Some, rejected and without family members to care for them, take their lives in despair, Mr. Pin Domnang said. “Their identity changes, their whole life changes,” he said. “It is difficult to control the food in their mouths. Sometimes it spills out.
“Their families don’t want to see them, don’t want to come to visit them,” he said. “The trauma in their spirit is like they are gone. They don’t want to live on this earth any more.”
Others, spurred by anger, try to pursue their attackers in court. Under current laws, acid attacks are generally treated as civil assault cases in which the victim must press charges. In a system governed by power, money and influence, there have been few convictions. Nevertheless, the center’s medical and legal manager, Dr. Horng Lairapo, has been encouraging victims to file new cases and revive old ones.
One of those victims is Mean Sok Reoun, 35, who was attacked and blinded by her husband’s former wife 15 years ago. Until recently, she said, her attacker had lived freely after paying a bribe to the police, while Ms. Mean Sok Reoun endured 40 operations.
“I saw her clearly running away,” said Ms. Mean Sok Reoun, whose eyes moved rapidly behind a curtain of skin as she talked. “But then I saw only shadows. And then I was blind.”
Ziad Samman, the center’s project manager, said, “The attacks are not always the products of jealous rage; some grow out of other personal or business disputes.”
Acid is widely available for uses like maintaining machinery, clearing drains and polishing jewelry.

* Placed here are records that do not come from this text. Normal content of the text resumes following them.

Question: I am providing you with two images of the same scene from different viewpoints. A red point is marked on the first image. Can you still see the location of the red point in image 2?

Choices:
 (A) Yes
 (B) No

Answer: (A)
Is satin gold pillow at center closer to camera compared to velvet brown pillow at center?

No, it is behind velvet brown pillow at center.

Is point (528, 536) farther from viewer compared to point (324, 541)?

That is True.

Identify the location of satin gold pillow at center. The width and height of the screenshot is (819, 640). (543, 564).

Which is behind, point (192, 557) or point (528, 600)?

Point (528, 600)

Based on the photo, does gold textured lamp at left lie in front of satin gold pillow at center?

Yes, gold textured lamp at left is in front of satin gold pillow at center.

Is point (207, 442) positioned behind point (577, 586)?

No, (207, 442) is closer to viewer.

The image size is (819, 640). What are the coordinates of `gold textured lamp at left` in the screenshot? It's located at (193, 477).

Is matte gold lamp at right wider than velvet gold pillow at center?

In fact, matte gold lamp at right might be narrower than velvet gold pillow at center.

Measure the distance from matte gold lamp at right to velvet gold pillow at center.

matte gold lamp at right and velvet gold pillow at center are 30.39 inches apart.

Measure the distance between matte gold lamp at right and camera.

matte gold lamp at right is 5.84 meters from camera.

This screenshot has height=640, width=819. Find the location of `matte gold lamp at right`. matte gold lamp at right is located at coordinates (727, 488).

It is used in the processing of rubber, and a high proportion of attacks have come in areas near plantations, according to the center. In rural areas where there is no electricity, acid fuels the car batteries that are used to power television sets.
It was battery acid that Ms. Touch Eap said she poured over her husband’s head as he sat drinking in their home six years ago, a large knife by his side.

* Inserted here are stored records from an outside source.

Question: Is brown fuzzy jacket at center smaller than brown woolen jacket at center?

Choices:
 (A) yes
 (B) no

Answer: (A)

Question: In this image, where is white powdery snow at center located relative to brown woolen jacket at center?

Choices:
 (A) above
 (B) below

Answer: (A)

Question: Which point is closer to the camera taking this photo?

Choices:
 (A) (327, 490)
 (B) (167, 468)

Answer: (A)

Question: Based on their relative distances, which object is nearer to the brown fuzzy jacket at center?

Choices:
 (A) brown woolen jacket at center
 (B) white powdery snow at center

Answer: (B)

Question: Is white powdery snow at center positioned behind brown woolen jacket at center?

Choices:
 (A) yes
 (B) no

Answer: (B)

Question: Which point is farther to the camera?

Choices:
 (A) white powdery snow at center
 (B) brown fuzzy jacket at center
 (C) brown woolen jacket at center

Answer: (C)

“ ‘Do what I say or I’ll kill you’ — those were the last words I said to her,” said Mr. Phoeung Phoeur, joining his wife in the narrative as their 13-year-old daughter, Per Srey Ai, looked on.
If he was going to live, Mr. Phoeung Phoeur said, he realized he needed his wife. As soon as he reached the hospital, he begged a friend to pay the police to set her free. Ms. Touch Eap returned to him, and she has nursed and supported her husband ever since she tried to kill him.
She was with him at the hospital when doctors told him he had only hours left to live, and she walked alongside him as neighbors carried him home in a hammock to die. She lighted incense and prayed beside him as he slipped in and out of consciousness until, defying the doctors’ predictions, he returned to life.
“We called all the family around him,” she said, remembering that dark evening. “We were all waiting around him, waiting for him to die. I was so afraid he was going to die.”